Every now and again a new product or invention hits the headlines that gets people excited. Sugru, a self-setting rubber that can formed by hand, like modeling clay, has recently been compared in terms of significance to Blu-Tack or Sellotape. It sticks to pretty much anything and is incredibly durable, can withstand very high and low temperatures, is waterproof and can also be removed from non-porous surfaces.
Sugru would seem to have appeared from nowhere, but is actually the result of over ten years of hard work and perseverance from its inventor Jane Ni Dhulchaointigh, who began her first experiments with the material whilst studying at college and has spent a decade developing the product. Over the intervening years, she has been busy building the team around her, trying to attract investment and hone Sugru (which means ‘play’ in Irish) to become the product that is available today.

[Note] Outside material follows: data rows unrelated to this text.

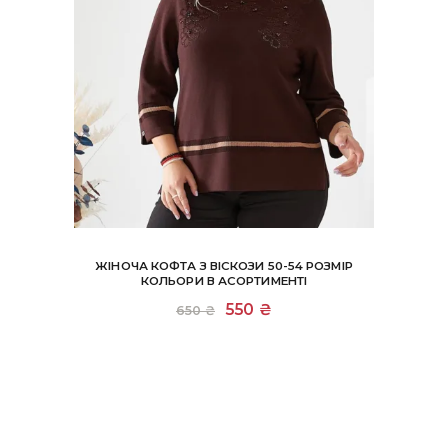
ЖІНОЧА КОФТА З ВІСКОЗИ 50-54 РОЗМІР
КОЛЬОРИ В АСОРТИМЕНТІ
Цей
Оригінальна
550
₴
Поточна
650
₴
товар
ціна:
ціна:
має
650 ₴.
550 ₴.
кілька
варіантів.
Параметри
можна
вибрати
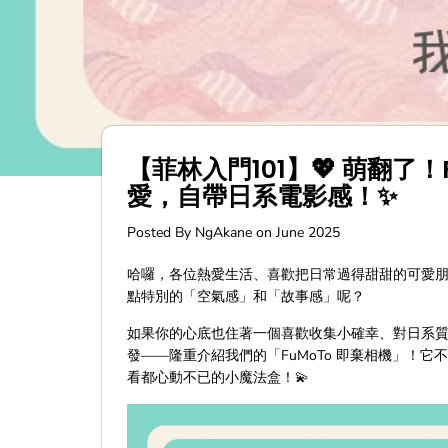
【菲林入門101】💖 萌翻了
愛，自帶日系電影感！✨
Posted By NgAkane
on
June 2025
哈囉，各位熱愛生活、喜歡把日常過得甜甜的可愛朋
點特別的「空氣感」和「故事感」呢？
如果你的心底也住著一個喜歡收集小確幸、對日系
發——隆重介紹我們的「FuMoTo 即棄相機」！
看都心動不已的小魔法盒！💫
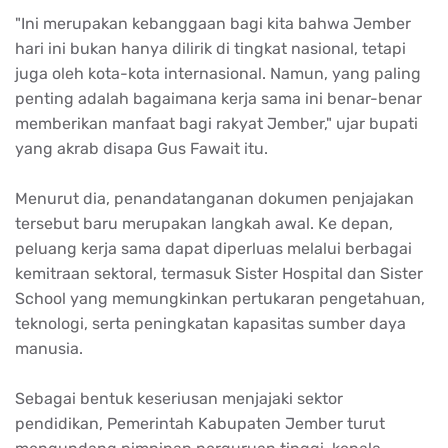
"Ini merupakan kebanggaan bagi kita bahwa Jember
hari ini bukan hanya dilirik di tingkat nasional, tetapi
juga oleh kota-kota internasional. Namun, yang paling
penting adalah bagaimana kerja sama ini benar-benar
memberikan manfaat bagi rakyat Jember," ujar bupati
yang akrab disapa Gus Fawait itu.
Menurut dia, penandatanganan dokumen penjajakan
tersebut baru merupakan langkah awal. Ke depan,
peluang kerja sama dapat diperluas melalui berbagai
kemitraan sektoral, termasuk Sister Hospital dan Sister
School yang memungkinkan pertukaran pengetahuan,
teknologi, serta peningkatan kapasitas sumber daya
manusia.
Sebagai bentuk keseriusan menjajaki sektor
pendidikan, Pemerintah Kabupaten Jember turut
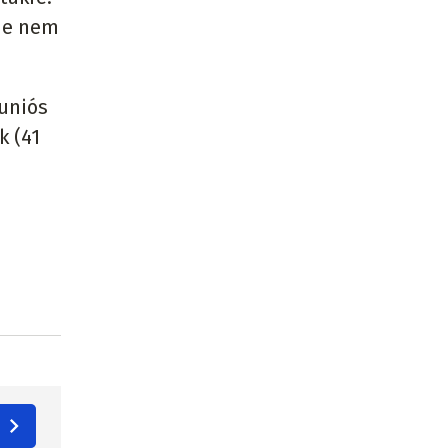
 de nem
 uniós
k (41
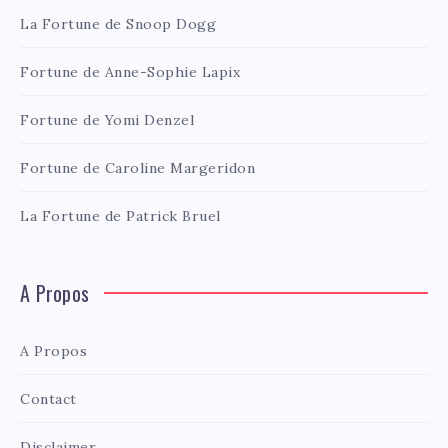
La Fortune de Snoop Dogg
Fortune de Anne-Sophie Lapix
Fortune de Yomi Denzel
Fortune de Caroline Margeridon
La Fortune de Patrick Bruel
A Propos
A Propos
Contact
Disclaimer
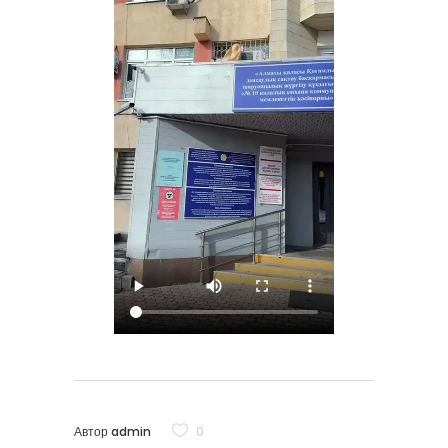
Автор
admin
0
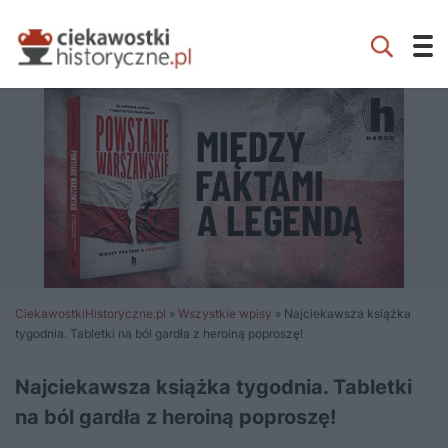
CiekawostkiHistoryczne.pl
»
Wszystkie wpisy
»
Najciekawsza książka
tygodnia. Tabletki na ból gardła z heroiną poproszę!
Najciekawsza książka tygodnia. Tabletki
na ból gardła z heroiną poproszę!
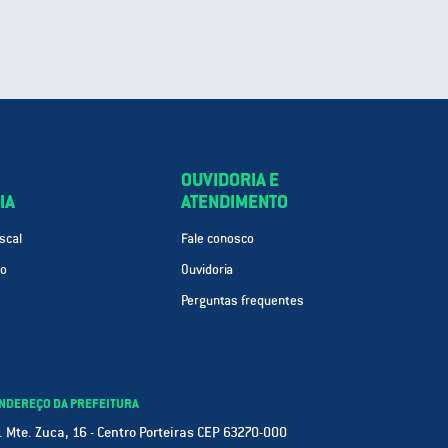
OUVIDORIA E
IA
ATENDIMENTO
scal
Fale conosco
ão
Ouvidoria
Perguntas frequentes
NDEREÇO DA PREFEITURA
. Mte. Zuca, 16 - Centro Porteiras CEP 63270-000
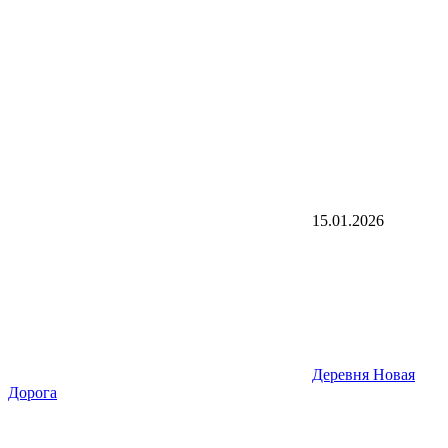
15.01.2026
Деревня Новая
Дорога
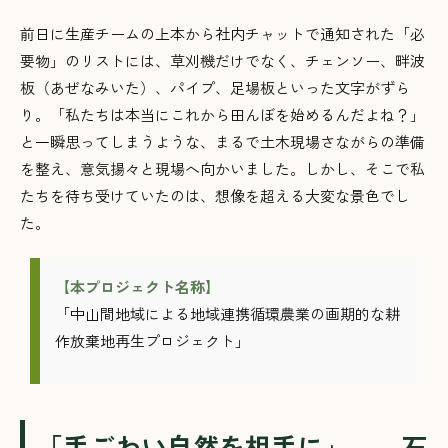
前日に生産チームの上本から社内チャットで通知された「必
要物」のリストには、草刈機だけでなく、チェンソー、畔波
板（あぜなみいた）、パイプ、足場板といった文字がずら
り。「私たちは本当にこれから田んぼを始めるんだよね？」
と一瞬思ってしまうような、まるで土木現場さながらの準備
を整え、意気揚々と現場へ向かいました。しかし、そこで私
たちを待ち受けていたのは、想像を超える大変な景色でし
た。
【本プロジェクト名称】
「中山間地域による地域連携循環農業の画期的な耕
作放棄地再生プロジェクト」
「手ごわい自然を相手に」――石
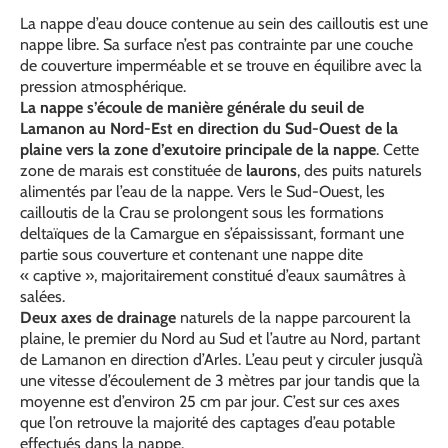
La nappe d’eau douce contenue au sein des cailloutis est une
nappe libre. Sa surface n’est pas contrainte par une couche
de couverture imperméable et se trouve en équilibre avec la
pression atmosphérique.
La nappe s’écoule de manière générale du seuil de
Lamanon au Nord-Est en direction du Sud-Ouest de la
plaine vers la zone d’exutoire principale de la nappe
. Cette
zone de marais est constituée de
laurons
, des puits naturels
alimentés par l’eau de la nappe. Vers le Sud-Ouest, les
cailloutis de la Crau se prolongent sous les formations
deltaïques de la Camargue en s’épaississant, formant une
partie sous couverture et contenant une nappe dite
« captive », majoritairement constitué d’eaux saumâtres à
salées.
Deux axes de drainage
naturels de la nappe parcourent la
plaine, le premier du Nord au Sud et l’autre au Nord, partant
de Lamanon en direction d’Arles. L’eau peut y circuler jusqu’à
une vitesse d’écoulement de 3 mètres par jour tandis que la
moyenne est d’environ 25 cm par jour. C’est sur ces axes
que l’on retrouve la majorité des captages d’eau potable
effectués dans la nappe.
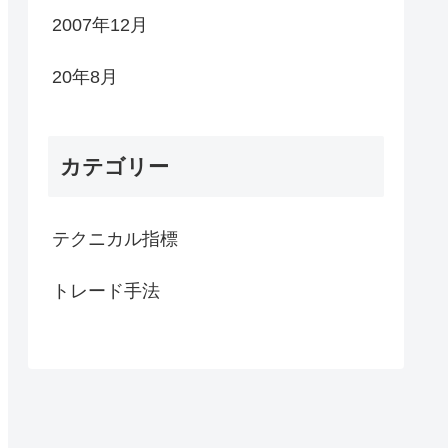
2007年12月
20年8月
カテゴリー
テクニカル指標
トレード手法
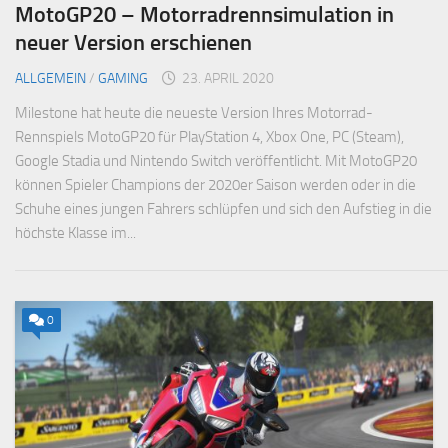
MotoGP20 – Motorradrennsimulation in
neuer Version erschienen
ALLGEMEIN
/
GAMING
23. APRIL 2020
Milestone hat heute die neueste Version Ihres Motorrad-
Rennspiels MotoGP20 für PlayStation 4, Xbox One, PC (Steam),
Google Stadia und Nintendo Switch veröffentlicht. Mit MotoGP20
können Spieler Champions der 2020er Saison werden oder in die
Schuhe eines jungen Fahrers schlüpfen und sich den Aufstieg in die
höchste Klasse im...
0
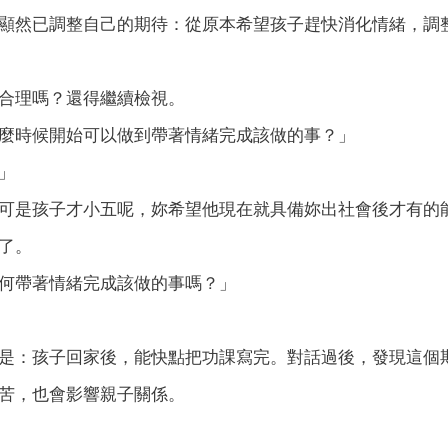
顯然已調整自己的期待：從原本希望孩子趕快消化情緒，調
合理嗎？還得繼續檢視。
麼時候開始可以做到帶著情緒完成該做的事？」
」
可是孩子才小五呢，妳希望他現在就具備妳出社會後才有的
了。
何帶著情緒完成該做的事嗎？」
是：孩子回家後，能快點把功課寫完。對話過後，發現這個
苦，也會影響親子關係。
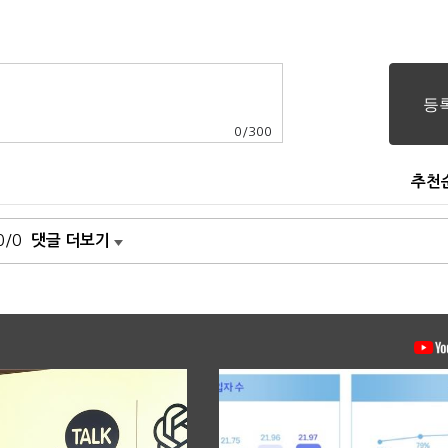
0
/
300
추천
0/0
댓글 더보기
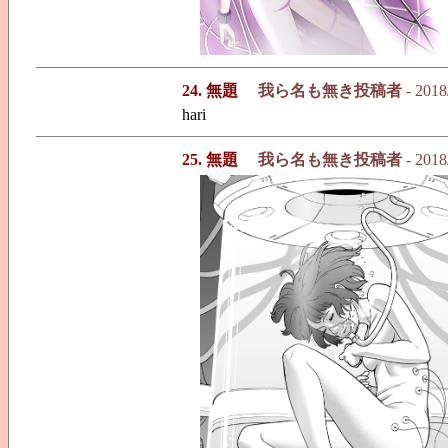
24. 無題
我ら名も無き投稿者
- 2018
hari
25. 無題
我ら名も無き投稿者
- 2018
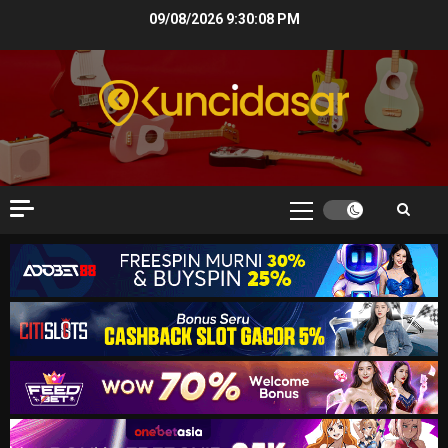
Skip
09/08/2026
9:30:09 PM
to
content
Primary
Menu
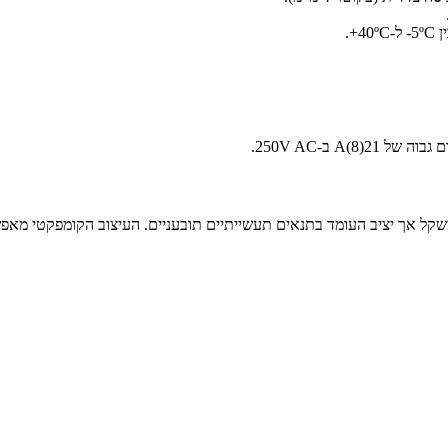
‎.
)A ב-250V AC.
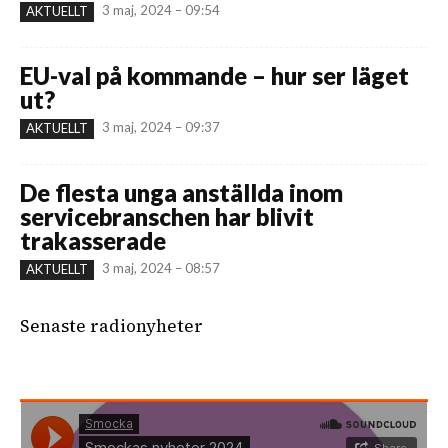
3 maj, 2024 – 09:54
AKTUELLT
EU-val på kommande – hur ser läget
ut?
3 maj, 2024 – 09:37
AKTUELLT
De flesta unga anställda inom
servicebranschen har blivit
trakasserade
3 maj, 2024 – 08:57
AKTUELLT
Senaste radionyheter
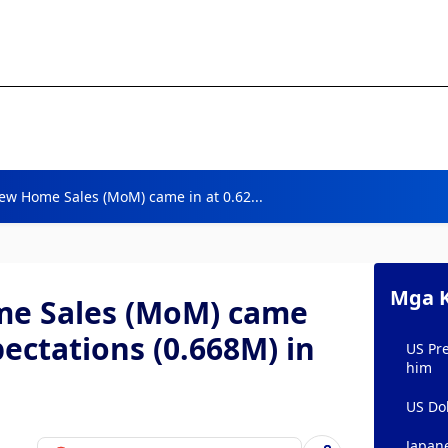
ew Home Sales (MoM) came in at 0.62...
Mga K
me Sales (MoM) came
pectations (0.668M) in
US Pre
him
US Dol
Japan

Her story in itself is inspiring, from the seeds of the idea, through the highs and lows, the ups and downs until her idea has become and will undoubtedly continue to be used by people all over the world to fix, adapt, hack and mend broken or existing products in inventive ways. To give you an idea, Sugru has been used as a car engine sealant, to send a camera in to space for a school project, on ski poles in the north pole and by a British fencer to personalize his foil during the 2012 Olympic Games. It seems to be quite useful for much more mundane things like sticking shoes together, protecting wires, to hang stuff from, patch bits together, protect fragile things and much, much more.
Because there seems to be no end to what Sugru can be used for, we are in no doubt that it will go from strength to strength and one day we won’t know how we ever managed without it.